Friday, May 8

Dorrien Peters spent seven years in the aerospace engineering sector before qualifying as a lawyer. Now he’s joining Schofield Sweeney as a partner, tasked with building what the Bradford-based firm hopes will become Yorkshire’s go-to team for complex commercial disputes.

The appointment, announced in February, forms part of a six-strong recruitment and promotion drive that includes the firm’s first-ever IT director and a consultant brought in specifically to launch an intellectual property practice.

Peters arrives from Knights, where he built a reputation as a Legal 500 Leading Individual in Yorkshire and the Humber. His engineering background—he’s a qualified engineer who worked in aerospace before switching to law—gives him an edge in manufacturing disputes, a specialism the firm is keen to deepen.

Two other senior figures joined alongside him. Clive Lawrence takes on intellectual property work as a consultant, establishing a service line entirely new to Schofield Sweeney. And Craig Barraclough becomes the firm’s first IT director, overseeing everything from infrastructure to cybersecurity.

“I’m delighted to join Schofield Sweeney as an intellectual property lawyer,” Lawrence said. “The firm is well-known for combining a modern approach with traditional values. I’m looking forward to establishing intellectual property as a crucial service for the firm and working with clients across a range of industries.”

The IP expansion reflects a broader trend among regional firms seeking to compete with national players by adding specialist capabilities. For Schofield Sweeney—which operates from Bradford, Leeds and Huddersfield with a 175-strong team—the move into intellectual property represents a bet on client demand for more sophisticated commercial services.

Barraclough’s appointment as IT director signals something else: recognition that technology infrastructure now demands C-suite attention. His remit spans digital innovation and operational systems, responsibilities that would have sat with external consultants or junior staff at most firms even five years ago.

Meanwhile, three internal promotions accompanied the external hires. Jack Venable, who qualified at Schofield Sweeney in 2021, moves up to associate in the corporate team. Damian Kilroy becomes a partner in dispute resolution. Sandeep Singh takes on the role of associate IT manager.

Venable’s promotion came with a side note about his charitable work.

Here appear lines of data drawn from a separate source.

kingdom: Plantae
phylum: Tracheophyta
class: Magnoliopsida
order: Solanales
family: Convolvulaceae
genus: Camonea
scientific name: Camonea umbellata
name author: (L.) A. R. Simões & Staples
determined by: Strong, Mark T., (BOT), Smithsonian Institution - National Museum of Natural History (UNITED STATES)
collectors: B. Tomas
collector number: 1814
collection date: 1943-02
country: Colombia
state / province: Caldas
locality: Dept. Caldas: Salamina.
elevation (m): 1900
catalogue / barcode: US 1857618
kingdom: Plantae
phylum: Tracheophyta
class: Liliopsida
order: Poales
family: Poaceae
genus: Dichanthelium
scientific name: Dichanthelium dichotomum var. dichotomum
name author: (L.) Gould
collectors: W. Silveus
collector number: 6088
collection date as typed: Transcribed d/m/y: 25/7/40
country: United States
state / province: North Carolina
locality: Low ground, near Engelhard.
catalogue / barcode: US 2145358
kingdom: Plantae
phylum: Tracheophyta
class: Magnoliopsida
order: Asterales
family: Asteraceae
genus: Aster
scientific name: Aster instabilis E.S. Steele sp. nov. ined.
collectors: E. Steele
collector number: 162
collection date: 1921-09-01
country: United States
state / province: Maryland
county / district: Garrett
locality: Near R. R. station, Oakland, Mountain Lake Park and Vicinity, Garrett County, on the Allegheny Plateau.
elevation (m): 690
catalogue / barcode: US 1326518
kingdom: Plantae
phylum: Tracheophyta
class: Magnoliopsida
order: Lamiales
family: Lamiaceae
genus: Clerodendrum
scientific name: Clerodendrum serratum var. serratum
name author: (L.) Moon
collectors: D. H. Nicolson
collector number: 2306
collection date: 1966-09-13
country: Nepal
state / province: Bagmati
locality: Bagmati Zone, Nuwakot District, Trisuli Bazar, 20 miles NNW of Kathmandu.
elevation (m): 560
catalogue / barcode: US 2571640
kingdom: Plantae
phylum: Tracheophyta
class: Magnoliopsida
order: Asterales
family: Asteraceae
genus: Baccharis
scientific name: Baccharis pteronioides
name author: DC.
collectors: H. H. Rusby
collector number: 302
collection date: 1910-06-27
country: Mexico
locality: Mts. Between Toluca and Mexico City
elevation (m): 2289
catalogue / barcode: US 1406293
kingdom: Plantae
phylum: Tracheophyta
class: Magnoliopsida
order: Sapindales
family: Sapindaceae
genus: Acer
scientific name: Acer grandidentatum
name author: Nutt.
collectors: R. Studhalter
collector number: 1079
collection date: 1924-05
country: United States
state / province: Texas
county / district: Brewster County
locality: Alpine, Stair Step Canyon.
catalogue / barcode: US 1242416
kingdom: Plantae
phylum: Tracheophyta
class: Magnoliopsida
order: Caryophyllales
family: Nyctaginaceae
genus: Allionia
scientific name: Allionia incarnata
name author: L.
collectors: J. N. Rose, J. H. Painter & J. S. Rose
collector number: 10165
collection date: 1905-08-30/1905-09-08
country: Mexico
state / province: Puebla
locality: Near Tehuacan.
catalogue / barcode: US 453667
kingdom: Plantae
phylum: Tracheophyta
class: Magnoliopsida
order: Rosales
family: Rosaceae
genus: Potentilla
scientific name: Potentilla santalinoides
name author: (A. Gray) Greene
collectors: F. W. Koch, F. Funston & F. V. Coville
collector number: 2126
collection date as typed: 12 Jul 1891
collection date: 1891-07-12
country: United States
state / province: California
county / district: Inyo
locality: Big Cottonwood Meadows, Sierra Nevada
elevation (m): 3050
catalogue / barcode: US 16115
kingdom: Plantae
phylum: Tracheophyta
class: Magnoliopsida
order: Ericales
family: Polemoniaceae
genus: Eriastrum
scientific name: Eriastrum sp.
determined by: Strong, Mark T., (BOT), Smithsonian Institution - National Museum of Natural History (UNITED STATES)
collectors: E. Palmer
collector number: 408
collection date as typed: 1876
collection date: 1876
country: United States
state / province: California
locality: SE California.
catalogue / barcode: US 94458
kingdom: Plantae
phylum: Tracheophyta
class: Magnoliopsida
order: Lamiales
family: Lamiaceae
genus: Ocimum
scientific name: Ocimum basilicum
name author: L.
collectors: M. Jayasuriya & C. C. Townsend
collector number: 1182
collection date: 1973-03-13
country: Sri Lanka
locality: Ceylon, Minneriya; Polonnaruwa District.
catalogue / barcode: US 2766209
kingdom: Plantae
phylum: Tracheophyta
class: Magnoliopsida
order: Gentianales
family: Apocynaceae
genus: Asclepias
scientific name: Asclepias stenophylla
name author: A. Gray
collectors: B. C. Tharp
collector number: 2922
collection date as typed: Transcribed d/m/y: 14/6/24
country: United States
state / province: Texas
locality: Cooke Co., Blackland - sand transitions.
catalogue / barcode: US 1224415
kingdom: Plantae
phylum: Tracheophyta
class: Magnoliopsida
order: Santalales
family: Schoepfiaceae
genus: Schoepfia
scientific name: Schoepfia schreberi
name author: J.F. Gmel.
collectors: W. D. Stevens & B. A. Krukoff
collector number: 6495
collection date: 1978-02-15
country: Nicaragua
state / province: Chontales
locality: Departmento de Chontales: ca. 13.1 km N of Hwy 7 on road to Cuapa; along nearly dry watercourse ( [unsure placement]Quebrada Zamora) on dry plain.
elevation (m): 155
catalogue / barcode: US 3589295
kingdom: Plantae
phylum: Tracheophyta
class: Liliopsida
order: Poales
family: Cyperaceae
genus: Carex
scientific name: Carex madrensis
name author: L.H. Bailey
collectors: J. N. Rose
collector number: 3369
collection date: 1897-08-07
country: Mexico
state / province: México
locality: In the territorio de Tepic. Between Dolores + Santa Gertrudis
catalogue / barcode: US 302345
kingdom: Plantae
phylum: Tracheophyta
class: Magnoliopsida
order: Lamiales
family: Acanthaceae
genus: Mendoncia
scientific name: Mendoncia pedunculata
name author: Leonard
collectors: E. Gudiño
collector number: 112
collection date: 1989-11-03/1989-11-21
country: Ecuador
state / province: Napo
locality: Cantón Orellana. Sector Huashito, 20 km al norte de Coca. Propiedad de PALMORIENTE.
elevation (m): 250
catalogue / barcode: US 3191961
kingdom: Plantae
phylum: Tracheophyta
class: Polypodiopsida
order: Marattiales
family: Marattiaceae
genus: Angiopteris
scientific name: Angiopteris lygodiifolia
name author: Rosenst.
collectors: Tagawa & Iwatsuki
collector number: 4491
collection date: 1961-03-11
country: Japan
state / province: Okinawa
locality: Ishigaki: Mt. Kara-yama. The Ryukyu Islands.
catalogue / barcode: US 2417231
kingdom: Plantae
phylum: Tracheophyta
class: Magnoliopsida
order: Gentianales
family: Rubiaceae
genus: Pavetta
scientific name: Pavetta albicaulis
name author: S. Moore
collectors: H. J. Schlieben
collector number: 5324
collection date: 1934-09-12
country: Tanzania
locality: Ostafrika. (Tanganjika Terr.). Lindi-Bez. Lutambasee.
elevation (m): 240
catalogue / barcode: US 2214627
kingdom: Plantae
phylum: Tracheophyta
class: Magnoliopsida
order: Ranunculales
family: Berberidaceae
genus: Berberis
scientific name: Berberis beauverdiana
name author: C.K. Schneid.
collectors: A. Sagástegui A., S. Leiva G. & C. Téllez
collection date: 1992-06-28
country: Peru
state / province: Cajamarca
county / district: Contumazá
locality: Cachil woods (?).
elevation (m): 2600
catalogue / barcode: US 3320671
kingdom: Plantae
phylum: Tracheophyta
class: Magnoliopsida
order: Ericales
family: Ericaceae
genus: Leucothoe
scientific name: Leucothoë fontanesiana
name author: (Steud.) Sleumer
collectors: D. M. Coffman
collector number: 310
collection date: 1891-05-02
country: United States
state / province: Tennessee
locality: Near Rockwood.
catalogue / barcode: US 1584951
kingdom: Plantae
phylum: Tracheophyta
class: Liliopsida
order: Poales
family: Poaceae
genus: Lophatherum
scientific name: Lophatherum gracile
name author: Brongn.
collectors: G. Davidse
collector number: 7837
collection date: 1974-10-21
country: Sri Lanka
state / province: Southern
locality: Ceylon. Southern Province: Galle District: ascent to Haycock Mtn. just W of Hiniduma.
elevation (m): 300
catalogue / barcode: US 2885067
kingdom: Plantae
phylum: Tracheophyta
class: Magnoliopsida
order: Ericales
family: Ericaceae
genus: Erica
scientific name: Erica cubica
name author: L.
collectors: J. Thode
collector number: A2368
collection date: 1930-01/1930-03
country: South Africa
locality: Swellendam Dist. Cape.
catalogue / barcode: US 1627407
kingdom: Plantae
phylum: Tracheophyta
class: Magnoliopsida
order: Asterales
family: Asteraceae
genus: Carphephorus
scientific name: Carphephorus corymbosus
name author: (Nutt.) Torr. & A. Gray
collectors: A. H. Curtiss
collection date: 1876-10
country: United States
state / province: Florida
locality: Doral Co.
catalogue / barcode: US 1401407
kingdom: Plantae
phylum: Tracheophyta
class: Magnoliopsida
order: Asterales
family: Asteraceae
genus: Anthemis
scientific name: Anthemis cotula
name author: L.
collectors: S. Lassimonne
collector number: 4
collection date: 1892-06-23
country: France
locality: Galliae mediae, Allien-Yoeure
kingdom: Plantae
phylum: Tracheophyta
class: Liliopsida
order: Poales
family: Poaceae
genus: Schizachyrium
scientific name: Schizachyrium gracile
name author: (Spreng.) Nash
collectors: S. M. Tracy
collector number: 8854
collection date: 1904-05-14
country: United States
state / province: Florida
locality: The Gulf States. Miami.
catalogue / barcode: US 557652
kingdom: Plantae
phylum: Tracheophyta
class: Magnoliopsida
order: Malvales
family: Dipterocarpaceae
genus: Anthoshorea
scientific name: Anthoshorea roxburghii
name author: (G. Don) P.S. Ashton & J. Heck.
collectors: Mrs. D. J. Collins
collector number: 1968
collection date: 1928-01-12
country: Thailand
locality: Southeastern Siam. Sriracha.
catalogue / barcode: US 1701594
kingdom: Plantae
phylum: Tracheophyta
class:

Outside the office, he’s raised £42,000 for Dove House Hospice through Yorkshire’s Strictly Learn to Dance competition—a detail that says something about the firm’s culture, or at least what it wants that culture to represent.

“I’m looking forward to taking on greater responsibility in transactions, supervising junior colleagues, and upholding the standards that have been set at Schofield Sweeney – both in the quality of our work and the enthusiasm we bring to it,” Venable said.

For Peters, the challenge now is building a team capable of handling the kind of disputes that clients might otherwise take to Leeds or Manchester. His engineering credentials should help. Manufacturing disputes often hinge on technical details that lawyers without industry experience struggle to grasp.

That’s where his seven years in aerospace matter. Peters understands tolerances, supply chains, production processes—the practical realities that underpin contractual arguments when things go wrong between manufacturers and their customers or suppliers.

The firm has resolved both domestic and international disputes under his watch at previous roles, experience that Schofield Sweeney clearly hopes to replicate as it expands its manufacturing expertise.

Graham Sweeney, managing director, framed the appointments as evidence of ambition. “It’s fantastic to welcome our new senior recruits and see our current employees progress into new roles,” he said. “The new appointments and promotions demonstrate our commitment to providing excellent service for our clients who require expertise in complex fields. We are also proud to welcome our first IT Director to the business and look forward to seeing how technology will drive our organisational success.”

The timing, early in 2026, suggests the firm wants these hires bedded in before the financial year gains momentum. Regional legal markets remain competitive, with firms like Schofield Sweeney—recognised as a Times Best Law Firm and named one of the Sunday Times Best Places to Work in 2025—competing for talent against national outfits with deeper pockets.

Whether the IP practice gains traction depends largely on Lawrence’s ability to build a client base in a region where such services have traditionally been sourced from larger cities. Manufacturing clients need IP advice, particularly around patents and trade secrets. So do tech startups, a growing segment of Yorkshire’s economy.

The firm already handles planning, environmental law, contentious probate and real estate work, alongside niche specialisms in Islamic finance and energy projects. Adding IP broadens that offering, though it also adds pressure to cross-sell services across an increasingly diverse practice.

For now, the focus is on integration. Peters needs to recruit. Lawrence needs to prove demand for IP services exists at the level the firm anticipates. Barraclough needs to modernise systems without disrupting day-to-day work.

The promotions, at least, are straightforward. Venable, Kilroy and Singh already know the firm, its clients, its rhythms. They step up into roles they’ve been preparing for, even if the formal titles only arrived this month.

What remains unclear is how quickly the new hires will reshape the firm’s market position. Peters brings expertise and a track record. Lawrence brings an entirely new capability. Barraclough brings infrastructure thinking that could underpin everything else.

By year-end, the firm will know whether the investment paid off.